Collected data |
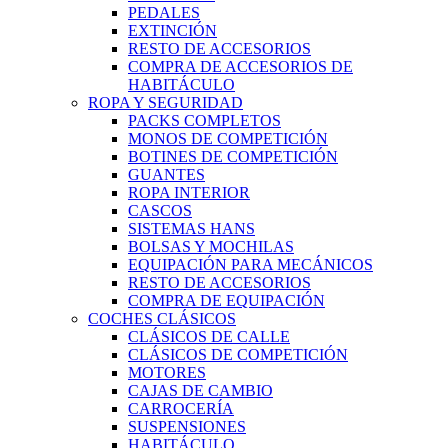
PEDALES
EXTINCIÓN
RESTO DE ACCESORIOS
COMPRA DE ACCESORIOS DE
HABITÁCULO
ROPA Y SEGURIDAD
PACKS COMPLETOS
MONOS DE COMPETICIÓN
BOTINES DE COMPETICIÓN
GUANTES
ROPA INTERIOR
CASCOS
SISTEMAS HANS
BOLSAS Y MOCHILAS
EQUIPACIÓN PARA MECÁNICOS
RESTO DE ACCESORIOS
COMPRA DE EQUIPACIÓN
COCHES CLÁSICOS
CLÁSICOS DE CALLE
CLÁSICOS DE COMPETICIÓN
MOTORES
CAJAS DE CAMBIO
CARROCERÍA
SUSPENSIONES
HABITÁCULO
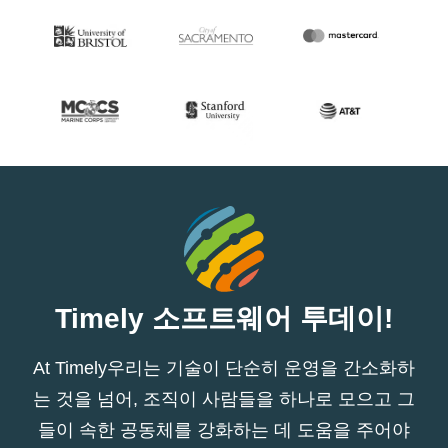
Timely 소프트웨어 투데이!
At Timely우리는 기술이 단순히 운영을 간소화하
는 것을 넘어, 조직이 사람들을 하나로 모으고 그
들이 속한 공동체를 강화하는 데 도움을 주어야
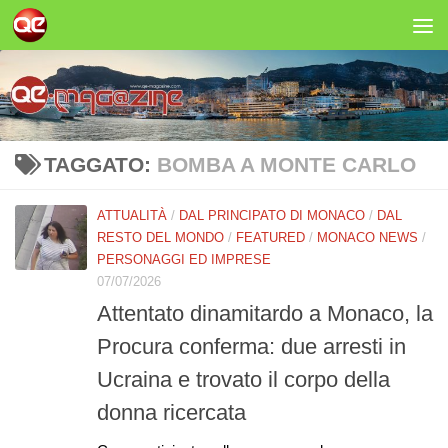
Salta al contenuto
TAGGATO:
BOMBA A MONTE CARLO
ATTUALITÀ
/
DAL PRINCIPATO DI MONACO
/
DAL
RESTO DEL MONDO
/
FEATURED
/
MONACO NEWS
/
PERSONAGGI ED IMPRESE
07/07/2026
Attentato dinamitardo a Monaco, la
Procura conferma: due arresti in
Ucraina e trovato il corpo della
donna ricercata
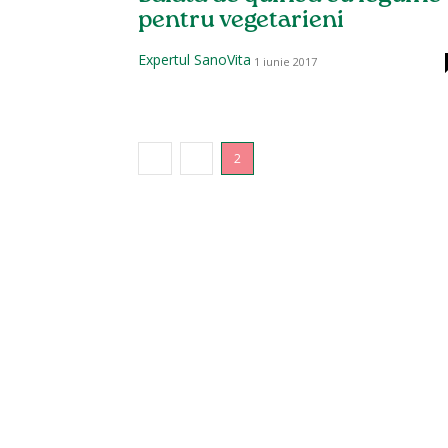
pentru vegetarieni
Expertul SanoVita
1 iunie 2017
1
2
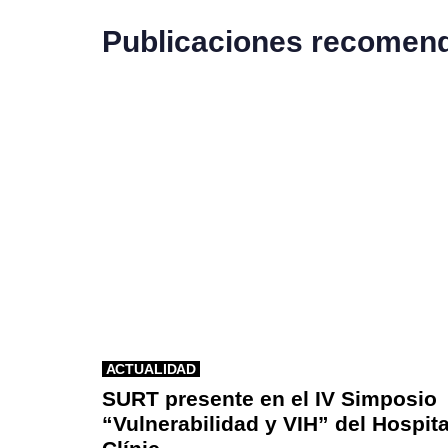
Publicaciones recomen
ACTUALIDAD
SURT presente en el IV Simposio
“Vulnerabilidad y VIH” del Hospita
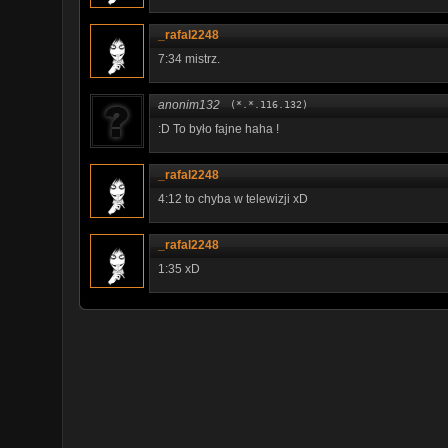
_rafal2248
7:34 mistrz.
anonim132
(*.*.116.132)
:D To było fajne haha !
_rafal2248
4:12 to chyba w telewizji xD
_rafal2248
1:35 xD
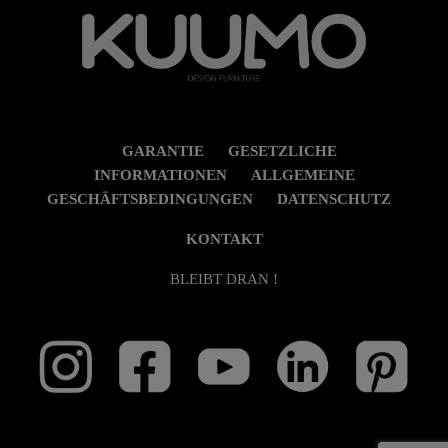
GARANTIE
GESETZLICHE
INFORMATIONEN
ALLGEMEINE
GESCHÄFTSBEDINGUNGEN
DATENSCHUTZ
KONTAKT
BLEIBT DRAN !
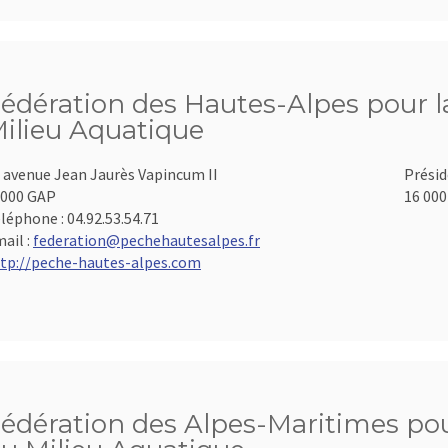
édération des Hautes-Alpes pour la
ilieu Aquatique
 avenue Jean Jaurès Vapincum II
Présid
000 GAP
16 000
léphone :
04.92.53.54.71
ail :
federation@pechehautesalpes.fr
tp://peche-hautes-alpes.com
édération des Alpes-Maritimes pour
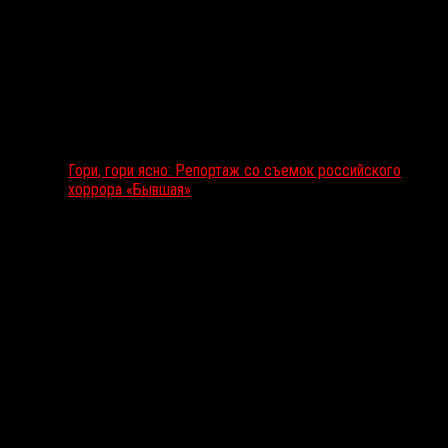
Гори, гори ясно: Репортаж со съемок российского
хоррора «Бывшая»
Подкаст RussoRosso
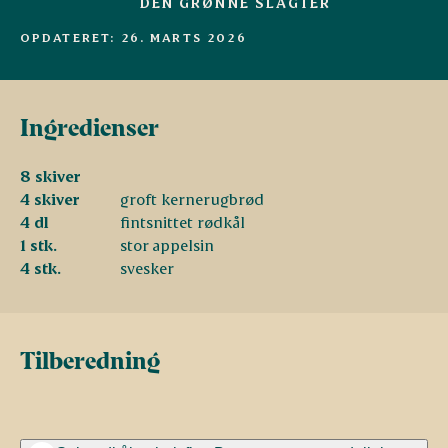
DEN GRØNNE SLAGTER
OPDATERET: 26. MARTS 2026
Ingredienser
8 skiver
4 skiver
groft kernerugbrød
4 dl
fintsnittet rødkål
1 stk.
stor appelsin
4 stk.
svesker
Tilberedning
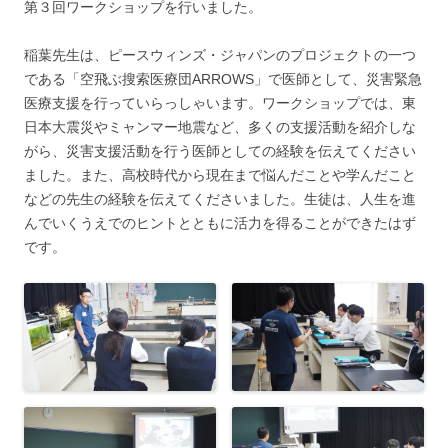
第３回ワークショップを行いました。
稲葉先生は、ピースウィンズ・ジャパンのプロジェクトの一つ
である「空飛ぶ搜索医療団ARROWS」で医師として、災害緊急
医療支援を行っていらっしゃいます。ワークショップでは、東
日本大震災やミャンマー地震など、多くの支援活動を紹介しな
がら、災害支援活動を行う医師としての経験を伝えてください
ました。また、高校時代から現在まで悩んだことや学んだこと
などの先生の経験を伝えてくださいました。生徒は、人生を進
んでいくうえでのヒントとともに活力を得ることができたはず
です。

Task statement | Word for word, set down the lines from the line with "CLÁSICOS DE CALLE" through the last line of the entries, and nothing else; the pictures stay out.

Response below |
CLÁSICOS DE CALLE
CLÁSICOS DE COMPETICIÓN
MOTORES
CAJAS DE CAMBIO
CARROCERÍA
SUSPENSIONES
HABITÁCULO
Timely 소프트웨어 투데이!
At Timely우리는 기술이 단순히 운영을 간소화하
는 것을 넘어, 조직이 사람들을 하나로 모으고 그
들이 속한 공동체를 강화하는 데 도움을 주어야
Salta al contenuto
TAGGATO:
BOMBA A MONTE CARLO
ATTUALITÀ
/
DAL PRINCIPATO DI MONACO
/
DAL
RESTO DEL MONDO
/
FEATURED
/
MONACO NEWS
/
PERSONAGGI ED IMPRESE
07/07/2026
Attentato dinamitardo a Monaco, la
Procura conferma: due arresti in
Ucraina e trovato il corpo della
donna ricercata
pentru vegetarieni
Expertul SanoVita
1 iunie 2017
1
2
Publicaciones recomen
ACTUALIDAD
SURT presente en el IV Simposio
“Vulnerabilidad y VIH” del Hospita
_rafal2248
7:34 mistrz.
anonim132
(*.*.116.132)
:D To było fajne haha !
_rafal2248
4:12 to chyba w telewizji xD
_rafal2248
1:35 xD
GARANTIE
GESETZLICHE
INFORMATIONEN
ALLGEMEINE
GESCHÄFTSBEDINGUNGEN
DATENSCHUTZ
KONTAKT
BLEIBT DRAN !
édération des Hautes-Alpes pour la
ilieu Aquatique
 avenue Jean Jaurès Vapincum II
Présid
000 GAP
16 000
léphone :
04.92.53.54.71
ail :
federation@pechehautesalpes.fr
tp://peche-hautes-alpes.com
édération des Alpes-Maritimes pour
Гори, гори ясно: Репортаж со съемок российского
хоррора «Бывшая»
Подкаст RussoRosso
DEN GRØNNE SLAGTER
OPDATERET: 26. MARTS 2026
Ingredienser
8 skiver
4 skiver
groft kernerugbrød
4 dl
fintsnittet rødkål
1 stk.
stor appelsin
4 stk.
svesker
Tilberedning
第３回ワークショップを行いました。
稲葉先生は、ピースウィンズ・ジャパンのプロジェクトの一つ
である「空飛ぶ搜索医療団ARROWS」で医師として、災害緊急
医療支援を行っていらっしゃいます。ワークショップでは、東
日本大震災やミャンマー地震など、多くの支援活動を紹介しな
がら、災害支援活動を行う医師としての経験を伝えてください
ました。また、高校時代から現在まで悩んだことや学んだこと
などの先生の経験を伝えてくださいました。生徒は、人生を進
んでいくうえでのヒントとともに活力を得ることができたはず
です。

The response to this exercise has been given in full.